Sin embargo, debemos ser optimistas y afirmo mi convicción profunda de que las ilusiones de hoy son las realidades de mañana, de que la existencia de los pueblos debe ser una cabalgata a través de los imposibles, de que los hombres y las colectivi¬dades tienen siempre la fuerza necesaria para do¬minar los acontecimientos, de que formamos un conjunto altivo que no sucumbirá jamás, y de que sabremos mantener en fin, en América, a pesar de los desvíos de algunos gobernantes y de los apetitos de tantos hombres, la clara demarcación de los orígenes, probando así que somos como esos árboles añosos, verdaderas espadas de Toledo de la naturaleza, que el viento puede encorvar momentáneamente, pero que en realidad cortan el viento y lo castigan.

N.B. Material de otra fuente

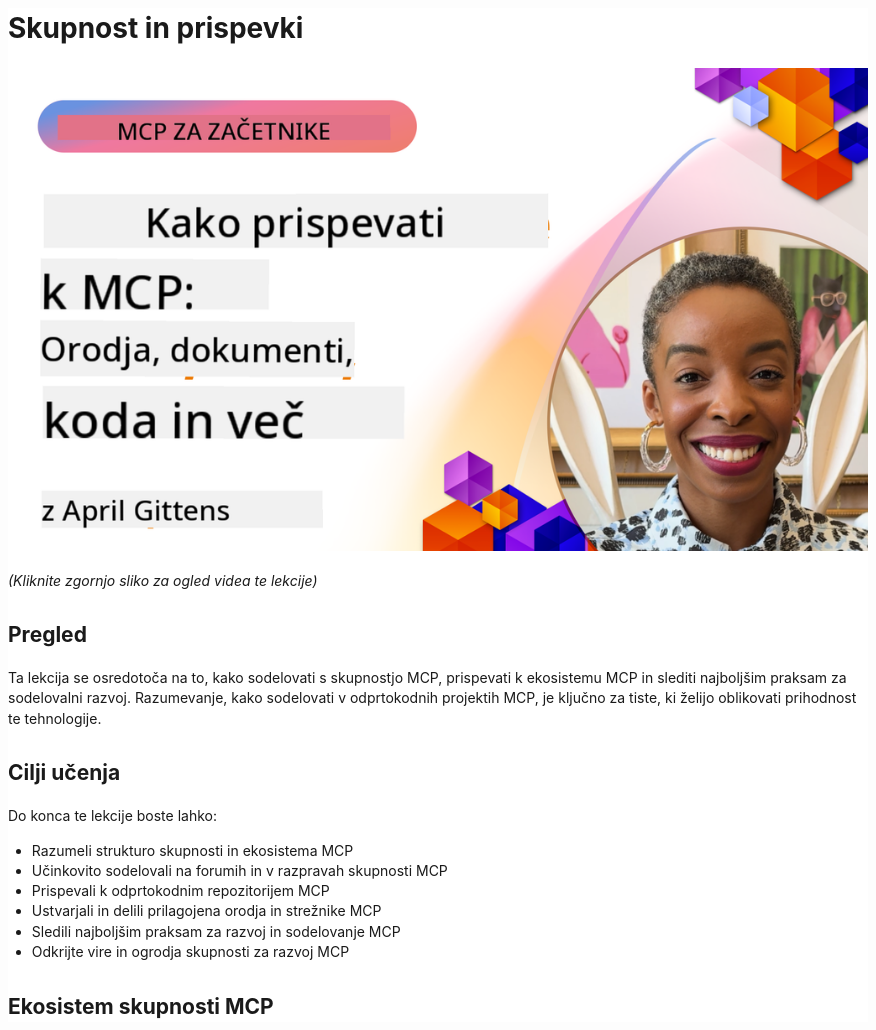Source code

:
# Skupnost in prispevki

[![Kako prispevati k MCP: orodja, dokumentacija, koda in več](../../../translated_images/07.1179f6de46ff196eb3cc13c3510e01c37807a13f3bb9be3c779105ce26737c67.sl.png)](https://youtu.be/v1pvCYAWpRE)

_(Kliknite zgornjo sliko za ogled videa te lekcije)_

## Pregled

Ta lekcija se osredotoča na to, kako sodelovati s skupnostjo MCP, prispevati k ekosistemu MCP in slediti najboljšim praksam za sodelovalni razvoj. Razumevanje, kako sodelovati v odprtokodnih projektih MCP, je ključno za tiste, ki želijo oblikovati prihodnost te tehnologije.

## Cilji učenja

Do konca te lekcije boste lahko:

- Razumeli strukturo skupnosti in ekosistema MCP
- Učinkovito sodelovali na forumih in v razpravah skupnosti MCP
- Prispevali k odprtokodnim repozitorijem MCP
- Ustvarjali in delili prilagojena orodja in strežnike MCP
- Sledili najboljšim praksam za razvoj in sodelovanje MCP
- Odkrijte vire in ogrodja skupnosti za razvoj MCP

## Ekosistem skupnosti MCP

Humildes y pequeños como somos, debemos tratar de acercarnos a los fundadores de la nacionalidad por el patriotismo, ya que no por las capacidades. Y esta manifestación tan halagüeña para mí, es prueba de que aquí siguen palpitando los fervores de las primeras épocas, las altiveces patrióticas que harán que la América Latina se levante cada vez más alto y que nuestras banderas sigan flotando gloriosamente en las cúspides, a lo largo de la cordillera de los Andes, como grandes pájaros libres bajo la gloria del sol.
MANUEL UGARTE

[1] Fuente: publicado en el libro Mi campaña hispanoamericana, Edit. Cervantes, Barcelona, 1922.